With all his changed and intense training, Barao insists that he hasn’t had time to pay attention to any of the negativity — much of it spurred on by UFC president Dana White — directed at his Nova Uniao team recently.
First, Barao had to pull out against Dillashaw after the weigh-cutting health scare. More recently, of course, teammate and featherweight champion Jose Aldo received no small amount of passive-aggressive grief for doing the smart thing and pulling out of his UFC 189 bout with Conor McGregor because of serious rib injuries. Barao has been blasted, his teammate has, their team’s training methods have been knocked — all by people who aren’t qualified to make such judgments.
Barao may secretly be using all of those slights as extra motivation heading into the fight, but he assured us that he’s keeping cool and collected. "I’m focused," he said.
"I’ve been training and so do not pay attention to any of it. I’m ready for the fight, that’s it."
Ready, perhaps, but certainly eager. Whatever external pressure he may have received to initially accept the dangerously-quick turnaround for his originally scheduled rematch with Dillashaw last year, Barao himself wanted badly to get back his belt.

_About this exercise_. Reproduce the part of the text about Barao that opens with the words "With all his" and closes with "Uniao team recently.". The rows that follow are separate material, unrelated to the text about Barao.

Source records:
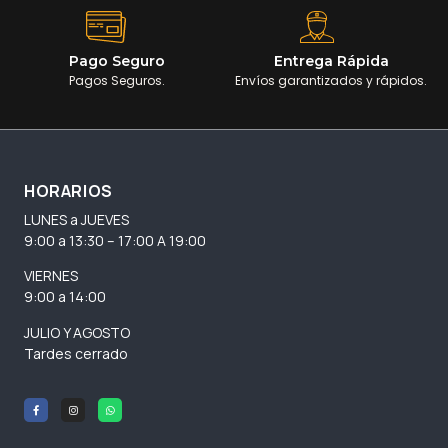
Pago Seguro
Entrega Rápida
Pagos Seguros.
Envíos garantizados y rápidos.
HORARIOS
LUNES a JUEVES
9:00 a 13:30 – 17:00 A 19:00
VIERNES
9:00 a 14:00
JULIO Y AGOSTO
Tardes cerrado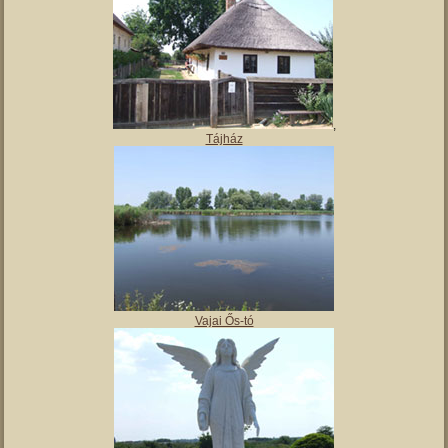
,
Tájház
Vajai Ős-tó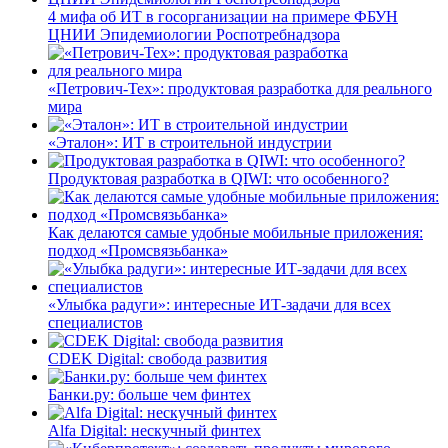
4 мифа об ИТ в госорганизации на примере ФБУН
ЦНИИ Эпидемиологии Роспотребнадзора
«Петрович-Тех»: продуктовая разработка для реального
мира
«Эталон»: ИТ в строительной индустрии
Продуктовая разработка в QIWI: что особенного?
Как делаются самые удобные мобильные приложения:
подход «Промсвязьбанка»
«Улыбка радуги»: интересные ИТ-задачи для всех
специалистов
CDEK Digital: свобода развития
Банки.ру: больше чем финтех
Alfa Digital: нескучный финтех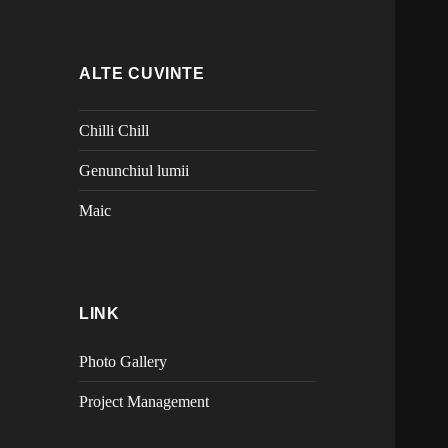
ALTE CUVINTE
Chilli Chill
Genunchiul lumii
Maic
LINK
Photo Gallery
Project Management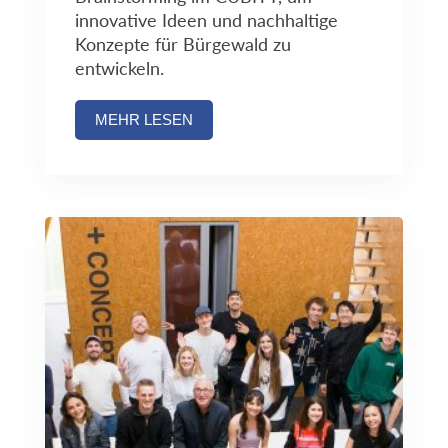
innovative Ideen und nachhaltige
Konzepte für Bürgewald zu
entwickeln.
MEHR LESEN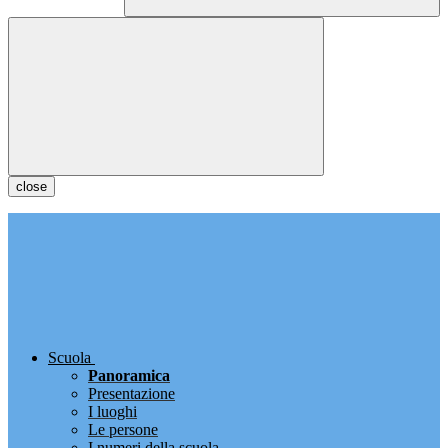
close
Scuola
Panoramica
Presentazione
I luoghi
Le persone
I numeri della scuola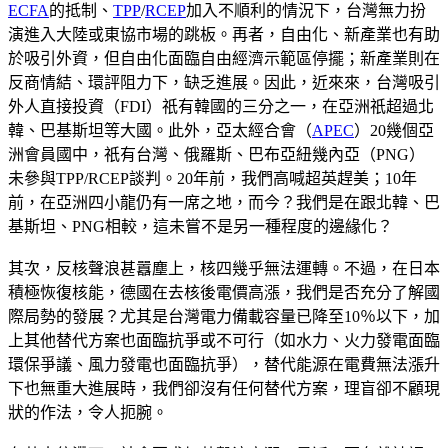
ECFA
的抵制、
TPP
/
RCEP
加入不順利的情況下，台灣無力扮
演進入大陸或東協市場的跳板。再者，自由化、新產業也有助
於吸引外資，但自由化面臨自由經濟示範區停擺；新產業則在
反商情結、環評阻力下，缺乏進展。因此，近來來，台灣吸引
外人直接投資（FDI）祇有韓國的三分之一，在亞洲祇超過北
韓、巴基斯坦等大國。此外，亞太經合會（
APEC
）20幾個亞
洲會員國中，祇有台灣、俄羅斯、巴布亞紐幾內亞（PNG）
未參與TPP/RCEP談判。20年前，我們高喊超英趕美；10年
前，在亞洲四小龍仍有一席之地，而今？我們是在跟北韓、巴
基斯坦、PNG相較，這未嘗不是另一種程度的邊緣化？
其次，反核聲浪甚囂塵上，核四幾乎無法運轉。不過，在日本
積極恢復核能，德國在去核後電價高漲，我們是否充分了解國
際局勢的發展？尤其是台灣電力備載容量已降至10％以下，加
上其他替代方案也面臨抗爭或不可行（如水力、火力發電面臨
環保爭議、風力發電也面臨抗爭），替代能源在電費無法漲升
下也無重大進展時，我們卻沒有任何替代方案，理盲卻不顧現
狀的作法，令人扼腕。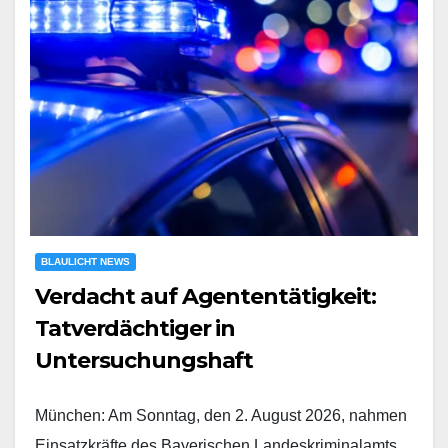
BLAULICHT NEWS
Verdacht auf Agententätigkeit:
Tatverdächtiger in
Untersuchungshaft
München: Am Sonntag, den 2. August 2026, nahmen
Einsatzkräfte des Bayerischen Landeskriminalamts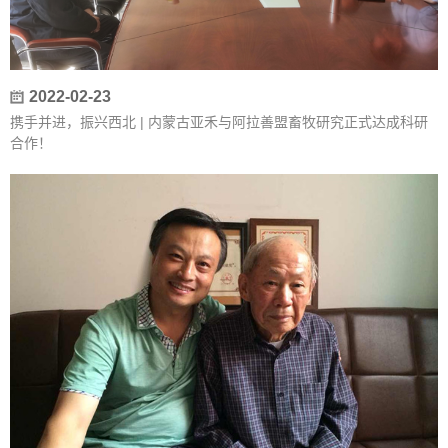
2022-02-23
携手并进，振兴西北 | 内蒙古亚禾与阿拉善盟畜牧研究正式达成科研
合作！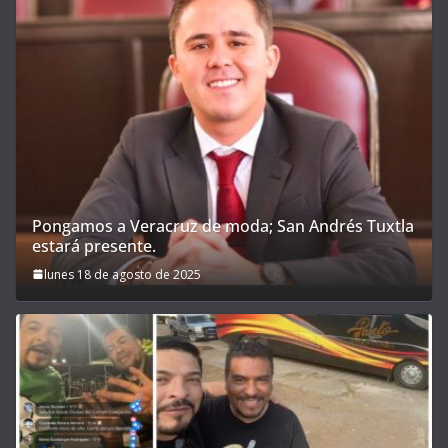
Pongamos a Veracruz de moda; San Andrés Tuxtla
estará presente.
lunes 18 de agosto de 2025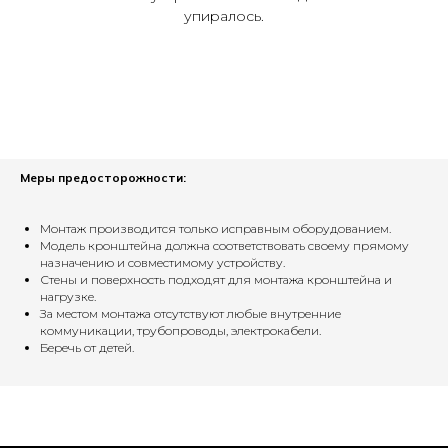
упиралось.
Меры предосторожности:
Монтаж производится только исправным оборудованием.
Модель кронштейна должна соответствовать своему прямому
назначению и совместимому устройству.
Стены и поверхность подходят для монтажа кронштейна и
нагрузке.
За местом монтажа отсутствуют любые внутренние
коммуникации, трубопроводы, электрокабели.
Беречь от детей.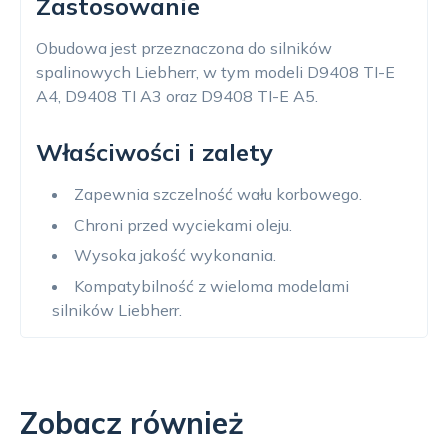
Zastosowanie
Obudowa jest przeznaczona do silników
spalinowych Liebherr, w tym modeli D9408 TI-E
A4, D9408 TI A3 oraz D9408 TI-E A5.
Właściwości i zalety
Zapewnia szczelność wału korbowego.
Chroni przed wyciekami oleju.
Wysoka jakość wykonania.
Kompatybilność z wieloma modelami
silników Liebherr.
Zobacz również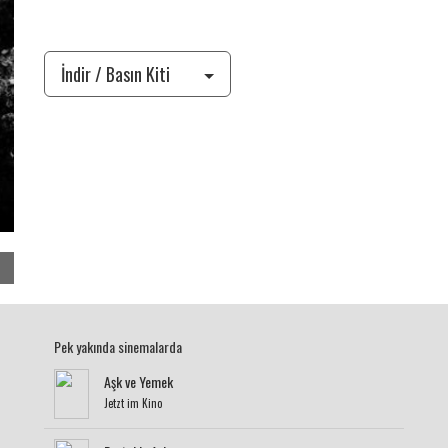
İndir / Basın Kiti
Pek yakında sinemalarda
Aşk ve Yemek
Jetzt im Kino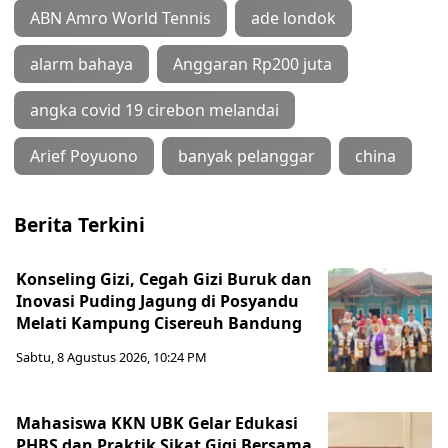
ABN Amro World Tennis
ade londok
alarm bahaya
Anggaran Rp200 juta
angka covid 19 cirebon melandai
Arief Poyuono
banyak pelanggar
china
Berita Terkini
Konseling Gizi, Cegah Gizi Buruk dan
Inovasi Puding Jagung di Posyandu
Melati Kampung Cisereuh Bandung
Sabtu, 8 Agustus 2026, 10:24 PM
Mahasiswa KKN UBK Gelar Edukasi
PHBS dan Praktik Sikat Gigi Bersama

_Expected output_.
With all his changed and intense training, Barao insists that he hasn’t had time to pay attention to any of the negativity — much of it spurred on by UFC president Dana White — directed at his Nova Uniao team recently.